ChrisH mentions Openstreetmap and OSMand. I agree. Openstreetmap is pretty good in popular areas such as the Dolomites. However, be careful! Trail difficulty (SAC scale) may be not classified, not shown, or classified by someone who has a vastly different idea of difficulty than you, so you should be careful to follow a trail on Openstreetmap alone. There are trails on Openstreetmap that you cannot access without mountaineering equipment, and attempting them without proper preparation may be very dangerous.

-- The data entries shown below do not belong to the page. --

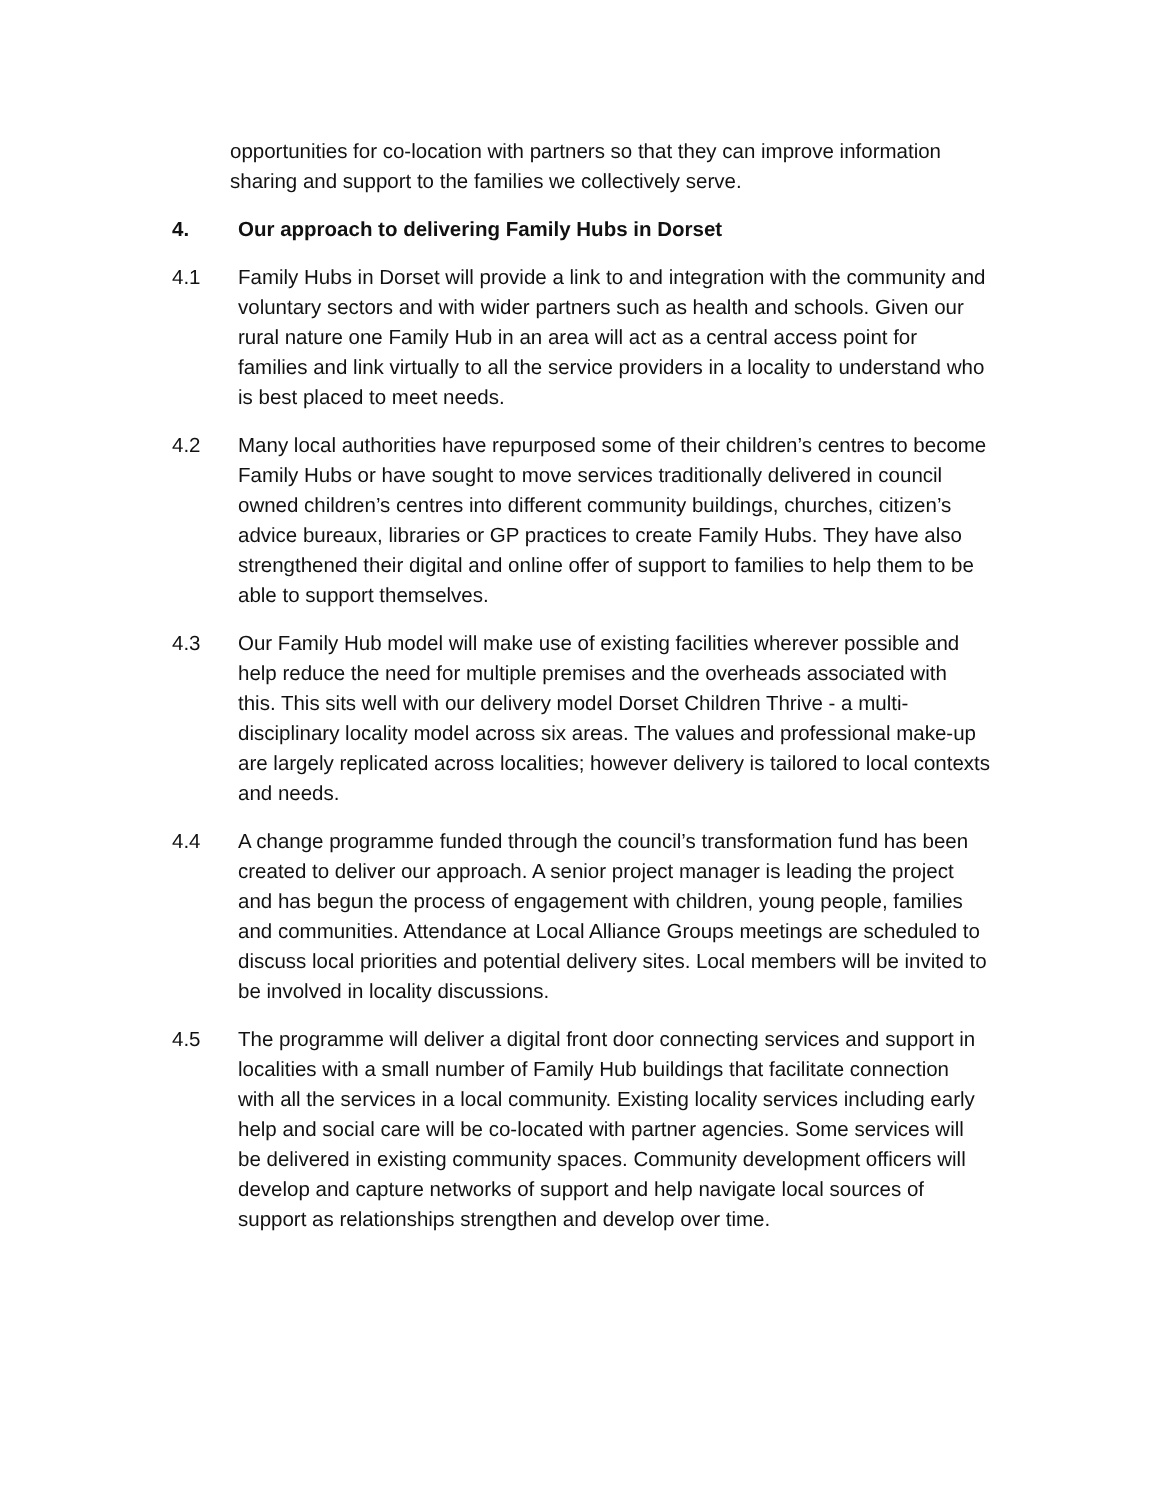opportunities for co-location with partners so that they can improve information sharing and support to the families we collectively serve.
4. Our approach to delivering Family Hubs in Dorset
4.1 Family Hubs in Dorset will provide a link to and integration with the community and voluntary sectors and with wider partners such as health and schools. Given our rural nature one Family Hub in an area will act as a central access point for families and link virtually to all the service providers in a locality to understand who is best placed to meet needs.
4.2 Many local authorities have repurposed some of their children’s centres to become Family Hubs or have sought to move services traditionally delivered in council owned children’s centres into different community buildings, churches, citizen’s advice bureaux, libraries or GP practices to create Family Hubs. They have also strengthened their digital and online offer of support to families to help them to be able to support themselves.
4.3 Our Family Hub model will make use of existing facilities wherever possible and help reduce the need for multiple premises and the overheads associated with this. This sits well with our delivery model Dorset Children Thrive - a multi-disciplinary locality model across six areas. The values and professional make-up are largely replicated across localities; however delivery is tailored to local contexts and needs.
4.4 A change programme funded through the council’s transformation fund has been created to deliver our approach. A senior project manager is leading the project and has begun the process of engagement with children, young people, families and communities. Attendance at Local Alliance Groups meetings are scheduled to discuss local priorities and potential delivery sites. Local members will be invited to be involved in locality discussions.
4.5 The programme will deliver a digital front door connecting services and support in localities with a small number of Family Hub buildings that facilitate connection with all the services in a local community. Existing locality services including early help and social care will be co-located with partner agencies. Some services will be delivered in existing community spaces. Community development officers will develop and capture networks of support and help navigate local sources of support as relationships strengthen and develop over time.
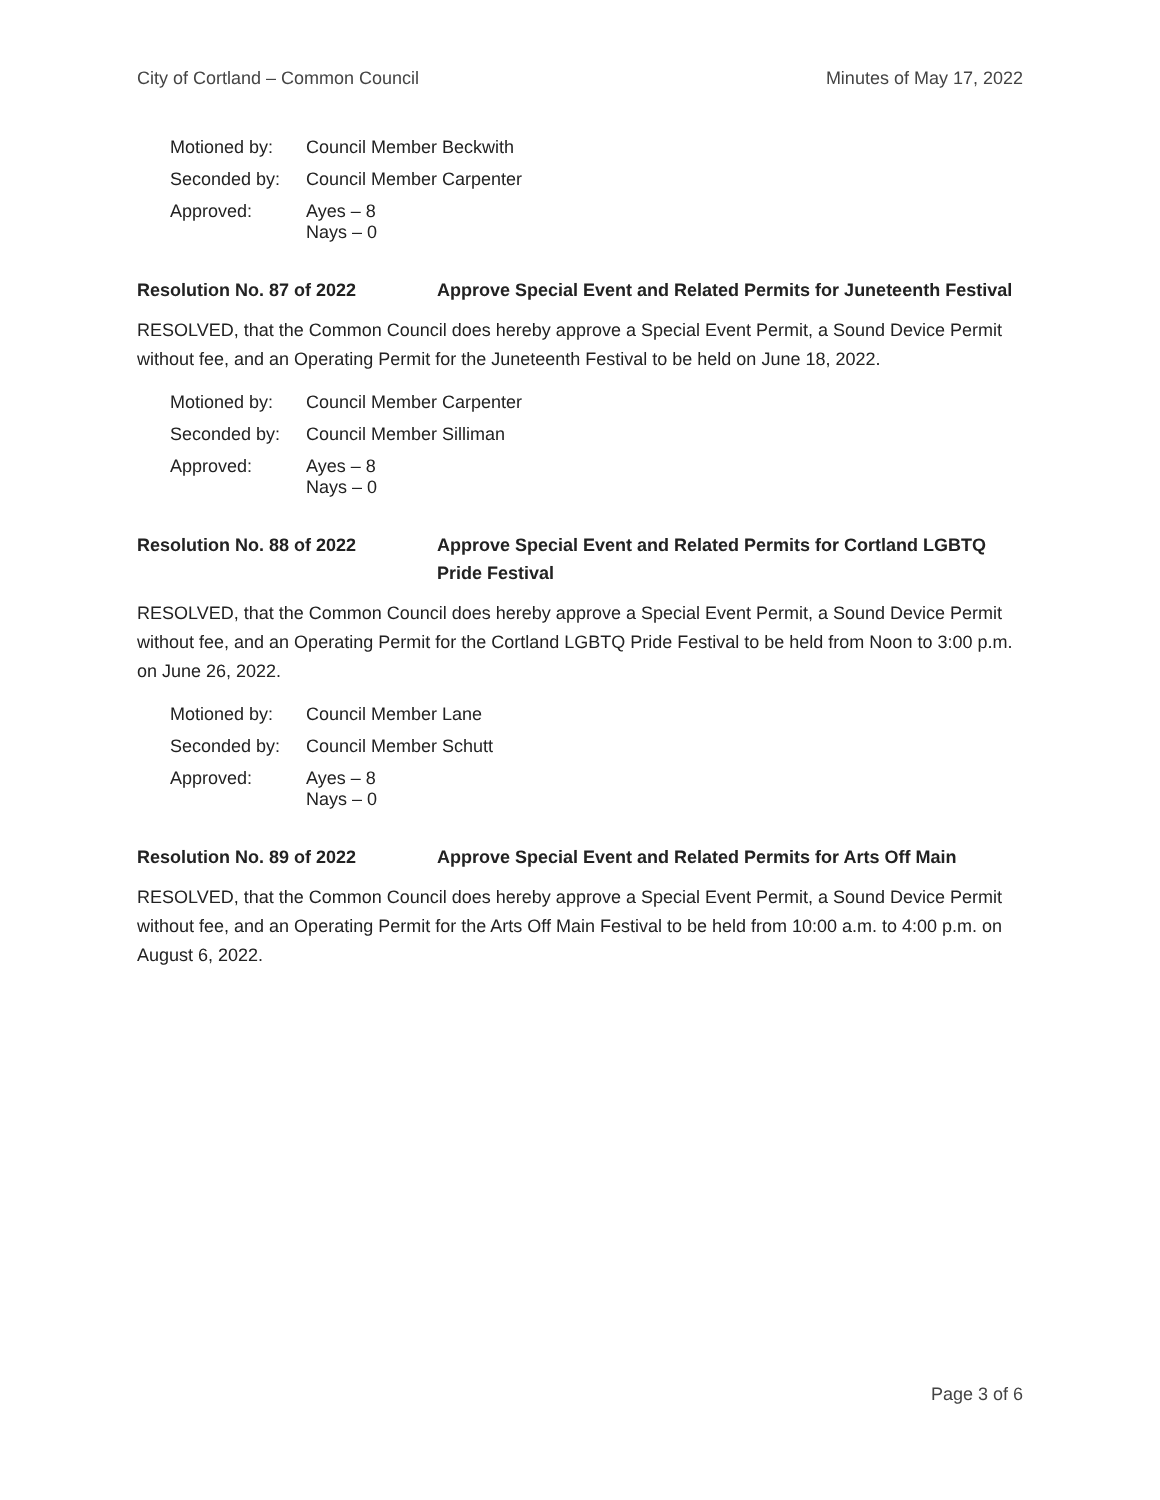City of Cortland – Common Council Minutes of May 17, 2022
| Motioned by: | Council Member Beckwith |
| Seconded by: | Council Member Carpenter |
| Approved: | Ayes – 8 Nays – 0 |
Resolution No. 87 of 2022 Approve Special Event and Related Permits for Juneteenth Festival
RESOLVED, that the Common Council does hereby approve a Special Event Permit, a Sound Device Permit without fee, and an Operating Permit for the Juneteenth Festival to be held on June 18, 2022.
| Motioned by: | Council Member Carpenter |
| Seconded by: | Council Member Silliman |
| Approved: | Ayes – 8 Nays – 0 |
Resolution No. 88 of 2022 Approve Special Event and Related Permits for Cortland LGBTQ Pride Festival
RESOLVED, that the Common Council does hereby approve a Special Event Permit, a Sound Device Permit without fee, and an Operating Permit for the Cortland LGBTQ Pride Festival to be held from Noon to 3:00 p.m. on June 26, 2022.
| Motioned by: | Council Member Lane |
| Seconded by: | Council Member Schutt |
| Approved: | Ayes – 8 Nays – 0 |
Resolution No. 89 of 2022 Approve Special Event and Related Permits for Arts Off Main
RESOLVED, that the Common Council does hereby approve a Special Event Permit, a Sound Device Permit without fee, and an Operating Permit for the Arts Off Main Festival to be held from 10:00 a.m. to 4:00 p.m. on August 6, 2022.
Page 3 of 6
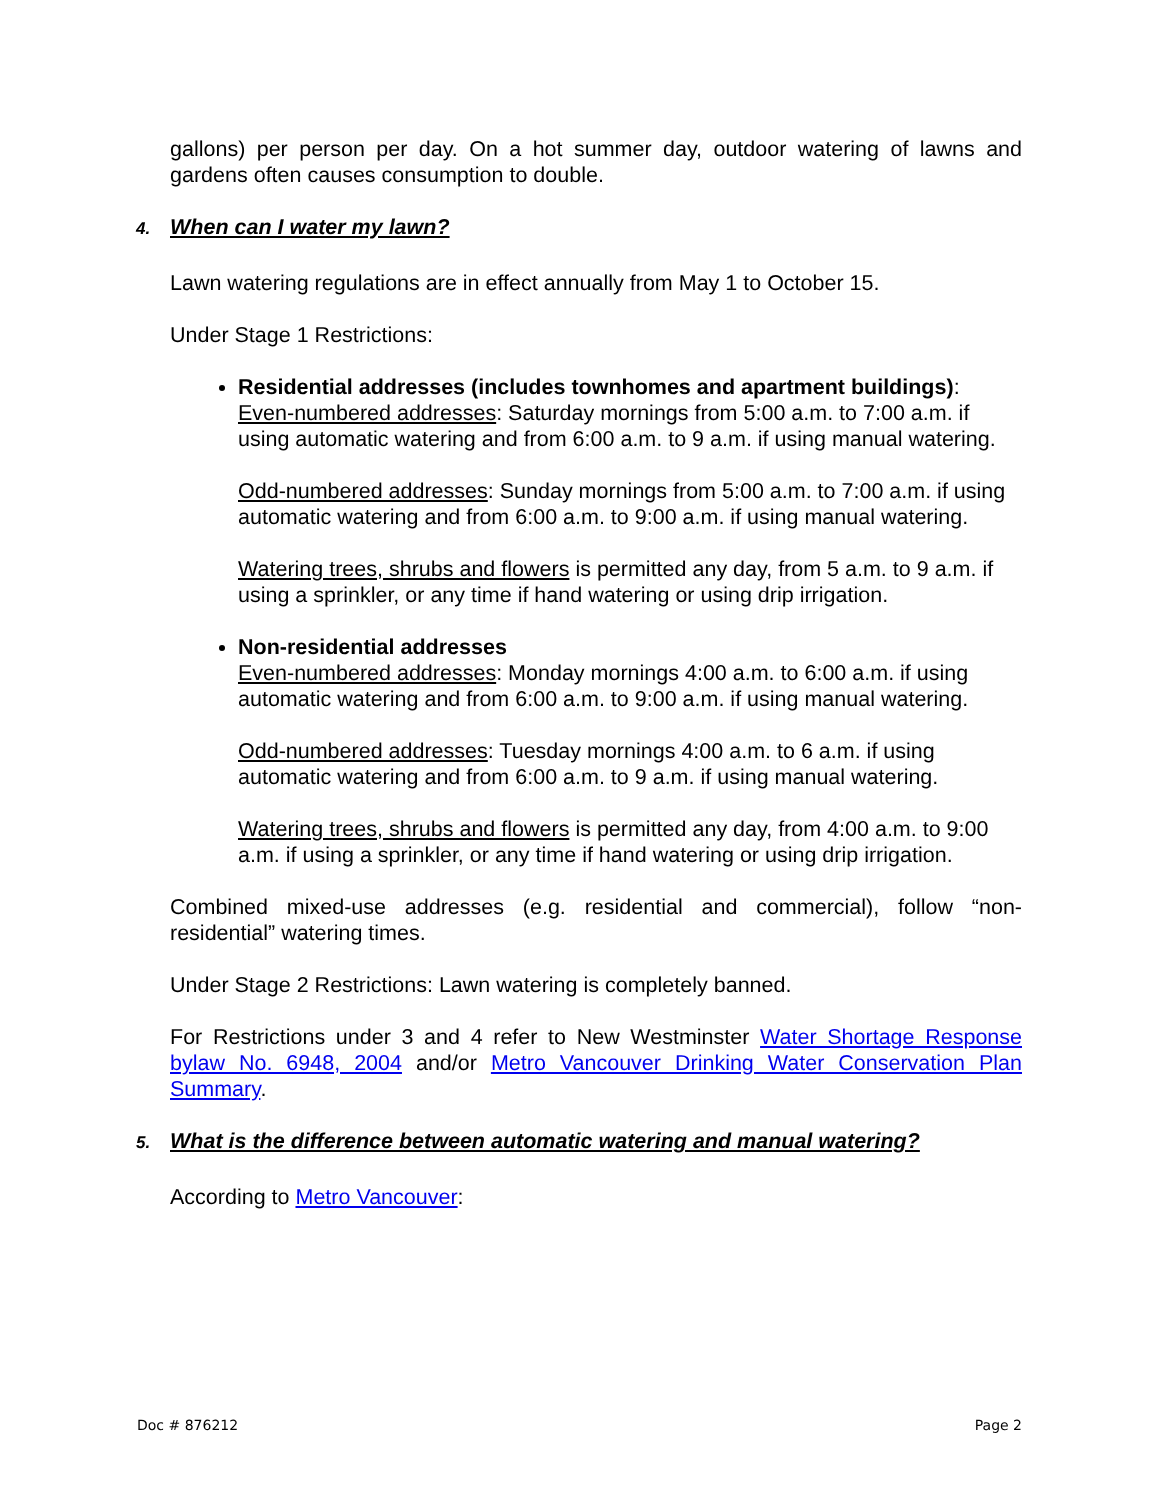gallons) per person per day. On a hot summer day, outdoor watering of lawns and gardens often causes consumption to double.
4. When can I water my lawn?
Lawn watering regulations are in effect annually from May 1 to October 15.
Under Stage 1 Restrictions:
Residential addresses (includes townhomes and apartment buildings):
Even-numbered addresses: Saturday mornings from 5:00 a.m. to 7:00 a.m. if using automatic watering and from 6:00 a.m. to 9 a.m. if using manual watering.
Odd-numbered addresses: Sunday mornings from 5:00 a.m. to 7:00 a.m. if using automatic watering and from 6:00 a.m. to 9:00 a.m. if using manual watering.
Watering trees, shrubs and flowers is permitted any day, from 5 a.m. to 9 a.m. if using a sprinkler, or any time if hand watering or using drip irrigation.
Non-residential addresses
Even-numbered addresses: Monday mornings 4:00 a.m. to 6:00 a.m. if using automatic watering and from 6:00 a.m. to 9:00 a.m. if using manual watering.
Odd-numbered addresses: Tuesday mornings 4:00 a.m. to 6 a.m. if using automatic watering and from 6:00 a.m. to 9 a.m. if using manual watering.
Watering trees, shrubs and flowers is permitted any day, from 4:00 a.m. to 9:00 a.m. if using a sprinkler, or any time if hand watering or using drip irrigation.
Combined mixed-use addresses (e.g. residential and commercial), follow “non-residential” watering times.
Under Stage 2 Restrictions: Lawn watering is completely banned.
For Restrictions under 3 and 4 refer to New Westminster Water Shortage Response bylaw No. 6948, 2004 and/or Metro Vancouver Drinking Water Conservation Plan Summary.
5. What is the difference between automatic watering and manual watering?
According to Metro Vancouver:
Doc # 876212 Page 2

  • That's a very good point about GPS error (and horizontal/vertical position error). But hopefully GPS and a decent map will still be useful for making sure you're in the right place before committing to a section.
    – Chris H
    Jul 5, 2022 at 15:13
  • @ChrisH Yes, they can be useful, but assuming they provide the security described is risky. They can also get one into danger if one is not using them smartly and aware of the limitations.
    – gerrit
    Jul 5, 2022 at 17:17
  • yes, and because GPS is so easy to use, the limitations aren't as obvious as with old-fashioned navigation. I sometimes forget how easy it is to be misled, because it's second nature to look for the uncertainty in data given that I do it for a living. And these days only the better/bigger dedicated GPS units can beat phones and even then only in marginal signal areas - miniaturisation has levelled the playing field
    – Chris H
    Jul 6, 2022 at 7:48

I don't believe what you want is possible. You will not be able to track your progress up any via ferrata, only the horizontal movement could be seen. For this purpose I use OsmAnd which is definitely helpful for hiking tours, once properly configured.

Another good option for looking at the Via Ferrate ahead of time is Fatmap. This works very well for visualizing the mountain ahead of time, as you can pan and zoom very freely.


On the iPhone/iPad side of things, I use PocketEarth a cheap one-time fee app which, at baseline, shows just roads (based on Open Street Map). For an extra minor fee you can unlock unlimited topo maps, where they are available (I assume they would be in Italy). This would be roughly equivalent in functionality to OsmAnd , I would expect. System is fully standalone once maps are downloaded.

Totally agree it's a good idea to have a large scale paper map to back you up. Enough to point you in the general direction if your phone goes down. As well as minding gerrit's words of caution.

In the iPad world, beware that wifi-only (no cellular) models do not have a real GPS, only assisted GPS which won't work out of rural areas. You don't need a SIM card to use GPS, but you do need to get a model that accepts SIM cards to get the hardware GPS.